_Task requirements_.
[a] In the Siamese network notebook, what does the network take as input?
[b] Translate this sentence from the Siamese network notebook into Spanish: "For simplicity, we will use the same backbone to process the views as in SimCLR paper."
[c] Pick up the Siamese network notebook right after its last line of code and keep writing it.

··· Document segment ···

# Siamese Network



---

In this session, we are going to implement a Siamese Network.

It takes as input two augmented versions of the same image and produces as output two feature vectors one for each version of the image.

For simplicity, we will use the same backbone to process the views as in SimCLR paper.



In [None]:
import numpy as np

import torch
from torch.utils.data import Dataset, DataLoader
import torch.nn as nn
import torch.optim as optim

from torchvision.io import read_image

import torchvision
import torchvision.models as models
import torchvision.transforms as transforms

In [None]:
# you can use a resnet18 as backbone
backbone = models.resnet18()

#! remember to delete the fc layer (we need just the CNN layers + flatten)
backbone.fc = nn.Identity()
print(backbone)

ResNet(
  (conv1): Conv2d(3, 64, kernel_size=(7, 7), stride=(2, 2), padding=(3, 3), bias=False)
  (bn1): BatchNorm2d(64, eps=1e-05, momentum=0.1, affine=True, track_running_stats=True)
  (relu): ReLU(inplace=True)
  (maxpool): MaxPool2d(kernel_size=3, stride=2, padding=1, dilation=1, ceil_mode=False)
  (layer1): Sequential(
    (0): BasicBlock(
      (conv1): Conv2d(64, 64, kernel_size=(3, 3), stride=(1, 1), padding=(1, 1), bias=False)
      (bn1): BatchNorm2d(64, eps=1e-05, momentum=0.1, affine=True, track_running_stats=True)
      (relu): ReLU(inplace=True)
      (conv2): Conv2d(64, 64, kernel_size=(3, 3), stride=(1, 1), padding=(1, 1), bias=False)
      (bn2): BatchNorm2d(64, eps=1e-05, momentum=0.1, affine=True, track_running_stats=True)
    )
    (1): BasicBlock(
      (conv1): Conv2d(64, 64, kernel_size=(3, 3), stride=(1, 1), padding=(1, 1), bias=False)
      (bn1): BatchNorm2d(64, eps=1e-05, momentum=0.1, affine=True, track_running_stats=True)
      (relu): ReLU(inplace=True)
  

In [None]:
class SiameseNetSIM(nn.Module):
    def __init__(self, backbone):
        super().__init__()
        self.encoder = backbone

    def forward(self, x1, x2):
        images = torch.cat((x1, x2), 0)
        features = self.encoder(images)
        return features

    # if pairs are concatenated before, use tihs
    '''
    def forward(self, x):
        return self.encoder(x)
    '''

class SiameseNetASIM(nn.Module):
    def __init__(self, backbone, backbone2):
        super().__init__()
        self.encoder = backbone
        self.encoder2 = backbone2

    def forward(self, x1, x2):
        features = self.encoder(x1)

··· Source information ···

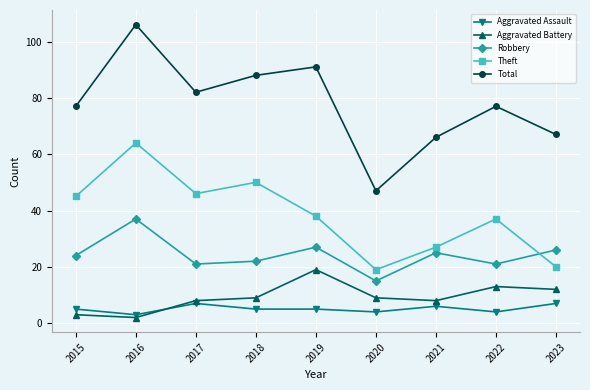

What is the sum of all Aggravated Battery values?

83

···
··· Source information ···

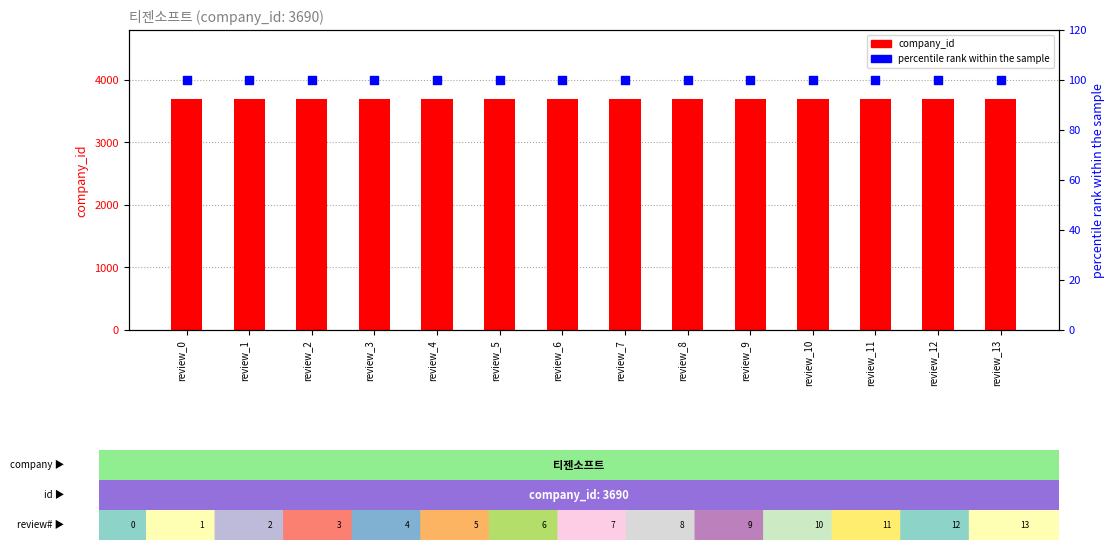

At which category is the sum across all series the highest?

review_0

···

_Results by task_.
[a] Two augmented versions of the same image.

[b] Por simplicidad, usaremos el mismo backbone para procesar las vistas, como en el artículo de SimCLR.

[c]
        features2 = self.encoder2(x2)
        return torch.cat((features, features2), 0)


# Check output shape
features_sim = SiameseNetSIM(backbone)(torch.randn(5, 3, 32, 32), torch.randn(5, 3, 32, 32))
print(features_sim.shape)

backbone2 = models.resnet18()
backbone2.fc = nn.Identity()
features_asim = SiameseNetASIM(backbone, backbone2)(torch.randn(5, 3, 32, 32), torch.randn(5, 3, 32, 32))
print(features_asim.shape)

torch.Size([10, 512])
torch.Size([10, 512])


Let's now use the Dataset which creates the two augmented views for each image from the [past lab session](https://colab.research.google.com/drive/1NJwAFbRiD4MdwWf__6P2Lm0xYk_DNdVu?usp=sharing) and create a loop with forward pass

In [None]:
class CustomImageDataset(Dataset):
    def __init__(self, data, targets, transform=None, target_transform=None):
        self.imgs = data
        self.targets = targets
        self.transform = transform
        self.target_transform = target_transform

    def __len__(self):
        return len(self.targets)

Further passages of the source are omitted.